[Cosa fare]
Nel testo della pagina, dove si ritira Sanders dopo aver chiuso la serata di martedì?

Sanders, da parte sua,
ha chiuso la serata di martedì con una dichiarazione di circostanza per
poi ritirarsi nella sua residenza in Vermont, lasciando intendere forse
per la prima volta di voler riflettere su un possibile ritiro tra
qualche settimana e sull’atteggiamento da tenere nei confronti di
Hillary e del Partito Democratico, di cui è entrato a far parte in
maniera formale solo lo scorso anno.
Con Hillary prossima alla
nomination, il ruolo di Sanders avrà un certo rilievo in vista delle
presidenziali di novembre. Il Partito Democratico si aspetta
evidentemente che il veterano senatore appoggi senza riserve la sua
rivale nelle primarie e, di certo, egli stesso aveva pensato fin dal
lancio della sua campagna al momento in cui si sarebbe fermato e avrebbe
dato il suo “endorsement” a Hillary. D’altra parte, la sua candidatura
ha avuto fin dall’inizio il compito di esprimere il malcontento e le
frustrazioni della sinistra USA per poi convogliarle in maniera
inoffensiva all’interno del Partito Democratico.

[Dati forniti]
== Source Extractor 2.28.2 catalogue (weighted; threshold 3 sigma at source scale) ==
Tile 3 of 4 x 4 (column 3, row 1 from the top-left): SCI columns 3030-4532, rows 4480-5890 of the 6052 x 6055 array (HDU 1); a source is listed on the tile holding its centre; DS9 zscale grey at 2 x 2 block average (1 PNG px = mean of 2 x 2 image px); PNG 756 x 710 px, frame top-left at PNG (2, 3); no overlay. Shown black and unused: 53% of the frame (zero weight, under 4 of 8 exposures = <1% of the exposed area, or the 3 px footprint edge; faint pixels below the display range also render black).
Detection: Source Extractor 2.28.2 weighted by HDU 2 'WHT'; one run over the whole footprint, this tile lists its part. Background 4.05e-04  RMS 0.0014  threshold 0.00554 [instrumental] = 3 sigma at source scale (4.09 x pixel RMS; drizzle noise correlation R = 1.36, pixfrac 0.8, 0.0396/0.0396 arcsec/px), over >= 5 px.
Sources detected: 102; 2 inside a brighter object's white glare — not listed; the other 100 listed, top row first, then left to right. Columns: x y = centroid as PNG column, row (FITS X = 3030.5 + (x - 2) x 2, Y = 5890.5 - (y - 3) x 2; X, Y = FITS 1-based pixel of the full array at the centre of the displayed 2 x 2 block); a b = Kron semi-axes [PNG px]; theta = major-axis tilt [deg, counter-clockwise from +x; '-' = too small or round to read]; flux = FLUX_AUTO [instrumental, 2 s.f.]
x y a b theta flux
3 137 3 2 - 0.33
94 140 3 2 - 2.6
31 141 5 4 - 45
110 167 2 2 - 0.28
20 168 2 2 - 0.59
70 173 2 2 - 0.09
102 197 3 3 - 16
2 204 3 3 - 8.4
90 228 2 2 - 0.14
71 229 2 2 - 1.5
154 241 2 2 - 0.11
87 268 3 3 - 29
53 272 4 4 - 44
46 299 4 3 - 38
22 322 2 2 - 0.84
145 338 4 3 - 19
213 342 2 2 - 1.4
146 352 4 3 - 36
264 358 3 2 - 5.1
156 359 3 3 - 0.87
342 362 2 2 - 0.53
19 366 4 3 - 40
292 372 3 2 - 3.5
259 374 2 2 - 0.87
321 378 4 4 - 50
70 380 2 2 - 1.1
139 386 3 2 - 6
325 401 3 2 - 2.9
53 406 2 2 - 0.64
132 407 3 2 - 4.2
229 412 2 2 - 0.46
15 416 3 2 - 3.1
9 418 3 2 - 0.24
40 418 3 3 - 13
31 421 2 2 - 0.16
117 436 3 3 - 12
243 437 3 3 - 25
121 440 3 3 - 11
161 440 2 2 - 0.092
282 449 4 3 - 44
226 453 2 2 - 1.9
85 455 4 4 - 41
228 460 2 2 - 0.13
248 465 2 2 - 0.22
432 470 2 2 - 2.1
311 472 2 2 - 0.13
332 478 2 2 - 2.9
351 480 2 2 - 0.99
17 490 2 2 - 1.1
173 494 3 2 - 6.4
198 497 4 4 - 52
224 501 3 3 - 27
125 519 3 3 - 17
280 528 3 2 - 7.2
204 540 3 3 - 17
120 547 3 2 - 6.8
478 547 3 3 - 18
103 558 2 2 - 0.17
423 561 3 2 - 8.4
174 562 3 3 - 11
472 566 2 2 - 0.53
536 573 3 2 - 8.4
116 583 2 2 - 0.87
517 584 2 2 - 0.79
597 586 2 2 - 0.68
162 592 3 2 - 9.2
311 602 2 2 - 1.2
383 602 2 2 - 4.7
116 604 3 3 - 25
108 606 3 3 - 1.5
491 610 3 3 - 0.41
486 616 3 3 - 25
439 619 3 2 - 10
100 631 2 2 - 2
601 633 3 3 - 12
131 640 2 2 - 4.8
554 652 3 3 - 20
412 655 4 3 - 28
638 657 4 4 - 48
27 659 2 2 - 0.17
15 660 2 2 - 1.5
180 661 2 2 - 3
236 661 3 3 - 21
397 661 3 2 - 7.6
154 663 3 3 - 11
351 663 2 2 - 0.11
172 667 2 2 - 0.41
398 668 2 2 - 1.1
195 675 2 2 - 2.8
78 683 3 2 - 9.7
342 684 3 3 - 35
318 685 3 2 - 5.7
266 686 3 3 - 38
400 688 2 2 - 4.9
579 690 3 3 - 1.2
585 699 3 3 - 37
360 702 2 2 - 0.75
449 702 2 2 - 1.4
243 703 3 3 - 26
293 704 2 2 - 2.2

[Risultato]
Nella sua residenza in Vermont.